Analiso o movimento intelectual da geração 1870 do ponto de vista da experiência compartilhada por seus membros. Dada a inexistência de um campo intelectual autônomo no século XIX, a experiência da geração 1870 é diretamente política. Por isso adoto a dinâmica política como ângulo de análise. Ao invés de organizar textos e práticas conforme referências teóricas estrangeiras, inscrevo-os na conjuntura política local (ALONSO, 2000, p. 36).

Seguindo tais advertências, ao pesquisar a geração de 1870, a autora reconheceu nos personagens que faziam oposição ao Estado Imperial uma série de regularidades existentes: nas temáticas mobilizadas por suas obras, na incorporação de teorias estrangeiras para a análise da reforma da sociedade e na ressignificação da própria tradição nacional. Da mesma forma, no plano das práticas políticas, percebeu a recorrência a estratégias de mobilização semelhantes, como: campanhas, passeatas, banquetes, comícios entre outros. Agiriam, assim, segundo um mesmo repertório. Seguindo a concepção elaborada por Tilly, Alonso entende que

[...] repertórios funcionam como caixas de ferramentas (tool kit) às quais os agentes recorrem seletivamente, conforme suas necessidades de compreender certas situações e definir linhas de ação. [...] O movimento intelectual da geração 1870 buscou no repertório políticointelectual de fins dos oitocentos os recursos que lhe permitisse exprimir sua crítica ao regime imperial numa forma distinta da tradição liberal-romântica inventada pela elite imperial (ALONSO, 2000, p. 46).

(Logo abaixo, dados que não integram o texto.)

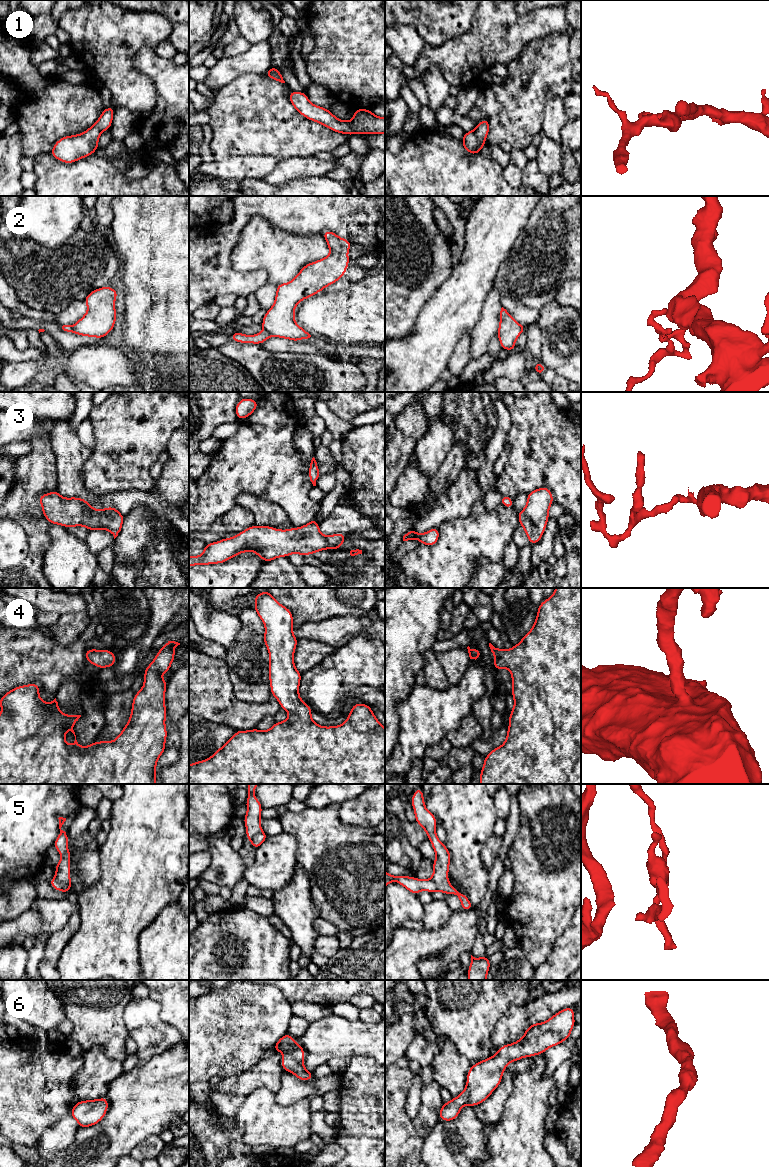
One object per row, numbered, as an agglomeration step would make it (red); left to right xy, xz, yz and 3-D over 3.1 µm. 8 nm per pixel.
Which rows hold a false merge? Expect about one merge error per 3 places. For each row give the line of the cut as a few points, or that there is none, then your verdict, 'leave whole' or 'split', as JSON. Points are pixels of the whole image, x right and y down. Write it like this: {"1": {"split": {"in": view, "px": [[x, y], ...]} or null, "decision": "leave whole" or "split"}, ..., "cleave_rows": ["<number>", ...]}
{"1": {"split": null, "decision": "leave whole"}, "2": {"split": {"in": "xz", "px": [[265, 329], [270, 335]]}, "decision": "split"}, "3": {"split": null, "decision": "leave whole"}, "4": {"split": null, "decision": "leave whole"}, "5": {"split": {"in": "xy", "px": [[54, 877], [62, 890]]}, "decision": "split"}, "6": {"split": null, "decision": "leave whole"}, "cleave_rows": ["2", "5"]}

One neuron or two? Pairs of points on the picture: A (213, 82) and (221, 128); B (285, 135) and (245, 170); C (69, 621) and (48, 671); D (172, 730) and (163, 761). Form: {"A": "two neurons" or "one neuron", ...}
{"A": "two neurons", "B": "two neurons", "C": "two neurons", "D": "two neurons"}

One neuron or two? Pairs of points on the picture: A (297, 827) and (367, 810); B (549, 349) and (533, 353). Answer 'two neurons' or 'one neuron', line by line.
A: two neurons
B: two neurons

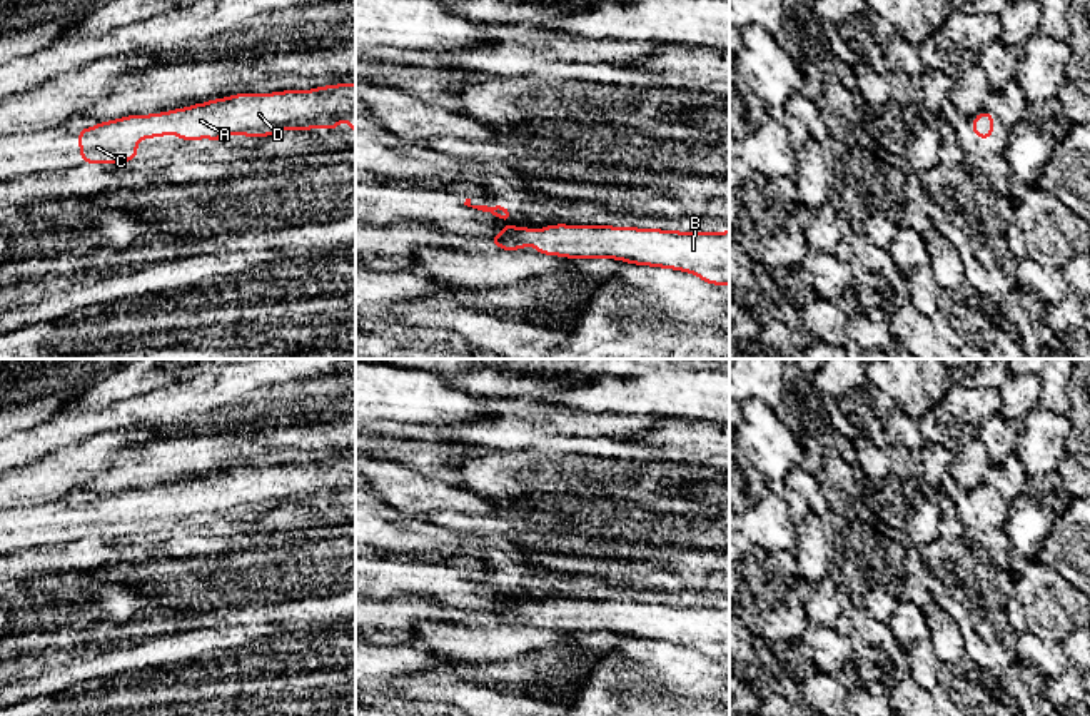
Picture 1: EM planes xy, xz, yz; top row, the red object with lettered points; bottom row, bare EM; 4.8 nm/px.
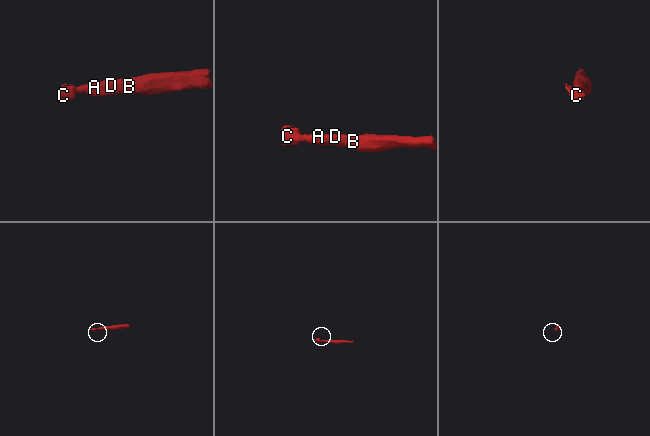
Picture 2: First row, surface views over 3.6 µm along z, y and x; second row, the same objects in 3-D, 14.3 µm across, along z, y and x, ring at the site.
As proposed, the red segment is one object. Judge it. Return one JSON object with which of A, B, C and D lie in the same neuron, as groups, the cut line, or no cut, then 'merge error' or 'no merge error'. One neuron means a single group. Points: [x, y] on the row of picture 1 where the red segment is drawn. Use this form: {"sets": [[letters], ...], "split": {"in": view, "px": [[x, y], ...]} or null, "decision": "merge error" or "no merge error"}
{"sets": [["A", "B", "C", "D"]], "split": null, "decision": "no merge error"}

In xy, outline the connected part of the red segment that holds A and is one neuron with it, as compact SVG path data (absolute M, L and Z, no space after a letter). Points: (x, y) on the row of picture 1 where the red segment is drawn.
M356 83L329 85L314 90L277 92L277 93L239 93L227 98L197 103L187 108L177 108L165 113L132 115L112 122L102 122L97 127L80 129L80 157L85 164L120 164L137 159L137 140L149 137L165 137L170 130L177 139L225 139L230 134L275 135L285 129L320 127L324 130L341 129L339 122L349 118L349 132L356 132Z

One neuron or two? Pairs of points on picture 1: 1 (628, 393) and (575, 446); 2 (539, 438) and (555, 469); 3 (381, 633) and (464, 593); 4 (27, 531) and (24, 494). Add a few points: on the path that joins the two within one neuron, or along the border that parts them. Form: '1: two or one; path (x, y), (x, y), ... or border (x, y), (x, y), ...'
1: two; border (573, 409), (648, 416)
2: two; border (531, 451), (580, 453), (585, 456)
3: two; border (403, 594), (433, 598), (448, 606)
4: two; border (64, 496), (17, 508)

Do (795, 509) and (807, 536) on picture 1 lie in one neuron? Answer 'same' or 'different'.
different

Ainda que seus objetivos e os projetos nacionais possuíssem diferenças entre si, de maneira geral, esta geração foi composta por membros de um “segundo escalão” da aristocracia brasileira que se via alijado da política de favores e benefícios do Estado. Enquanto um movimento social reivindicava o estabelecimento de uma maior capilaridade por parte da burocracia estatal sem que isso representasse o rompimento do status quo. Desta tendência à conservação das instituições, derivaria o seu caráter reformista – outro elemento que partilhavam dentro do repertório. A pesquisa de Ângela Alonso deixa evidente que, por meio da noção de repertórios elaborada por Charles Tilly, é possível decodificar: redes de sociabilidades intelectuais, origens sociais equivalentes e filiações ideológicas comuns em personagens aparentemente descontextualizados. Outra contribuição está no estudo da participação de intelectuais em manifestos e abaixo assinados, uma vez entendidos enquanto estratégias de ação comuns a determinados tipos de repertórios.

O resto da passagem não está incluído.